Between 1994 and 1997, the Bundesnachtrichtendienst, or BND, shredded 581 documents about the aide to Adolf Eichmann, the German news magazine Der Spiegel reported on July 20, citing Bodo Hechelhammer, a scholar who heads a research team commissioned to explore the history of the foreign intelligence agency.
The report has reinforced speculation that Brunner, a former officer in Adolf Hitler's paramilitary organisation, the SS, who was responsible for the deportation of more than 128,500 Jews to concentration camps, worked for the BND after the war.
The disclosure has also led to renewed public pressure for a detailed investigation into the post-war lives of former Nazi officials who escaped Germany to the Middle East as allied troops closed in - in Brunner's case, to Syria.
Efraim Zuroff, the director of the Jerusalem office of the Simon Wiesenthal Centre, which among its activities, campaigns for the prosecution of Nazi war criminals, said the latest revelations about the BND cast Germany, as well as the agency itself, in an especially bad light.

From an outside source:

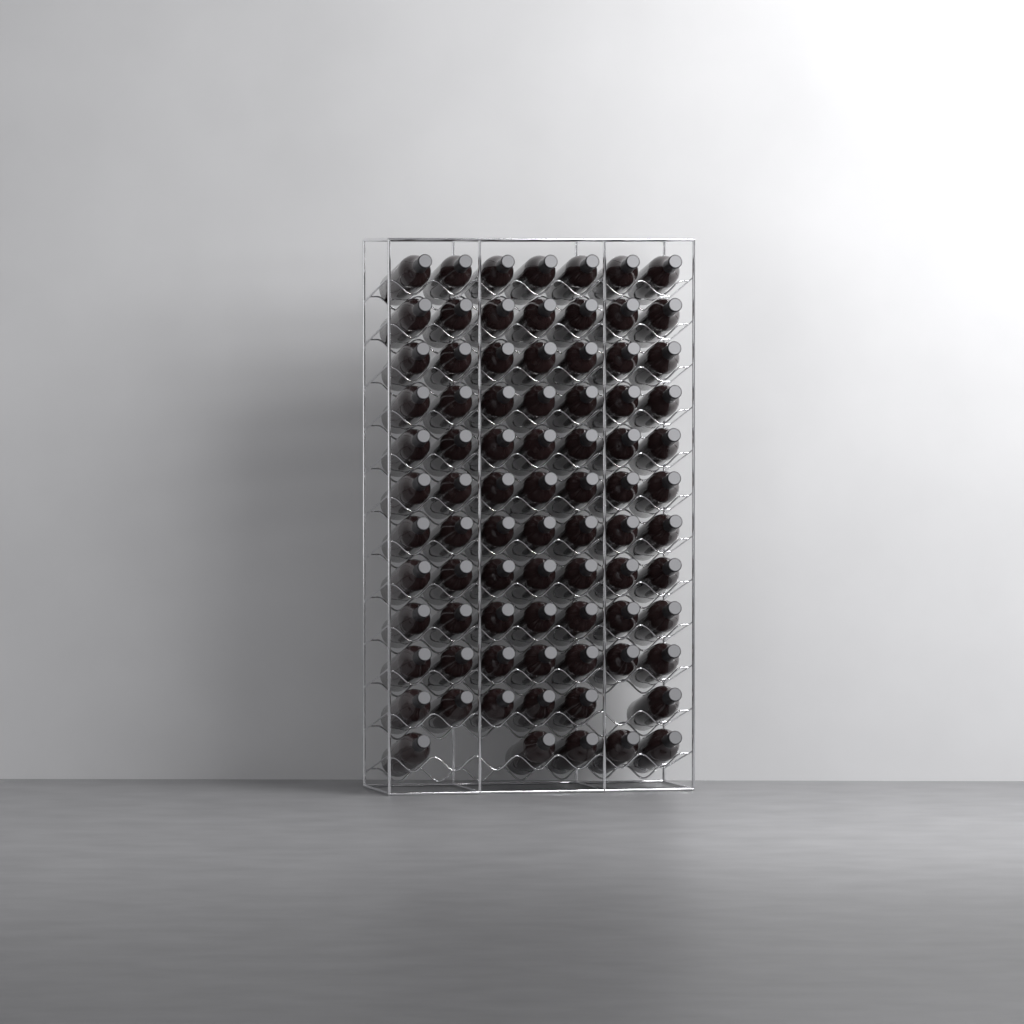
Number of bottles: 81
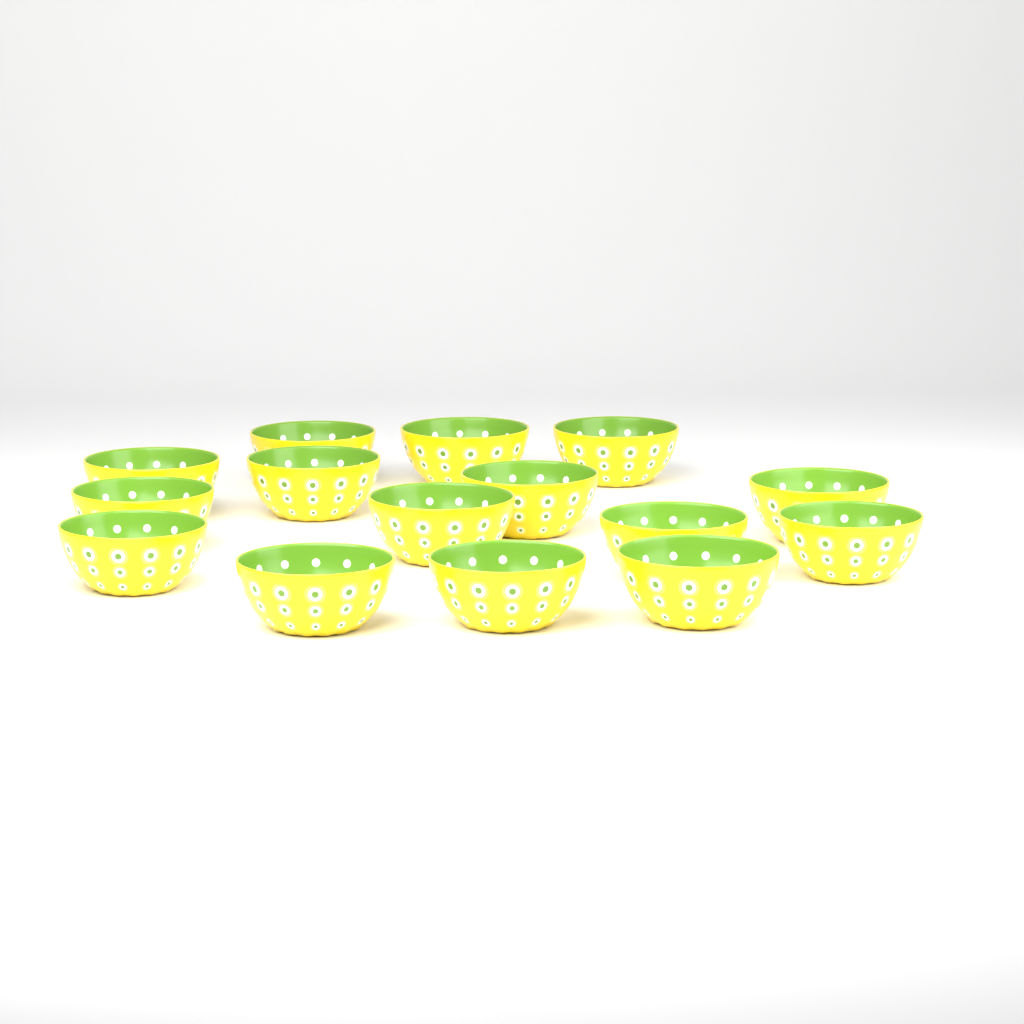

"It flies in the face of our whole perception that Germany had done a complete turnabout and was totally committed to democracy and to atoning and compensating for the crimes. We see here that the public face of Germany was doing the right thing, while the private face was doing the exact opposite," Mr Zuroff said.
The document destruction, Mr Zuroff said, "clearly shows" the BND "have something to hide".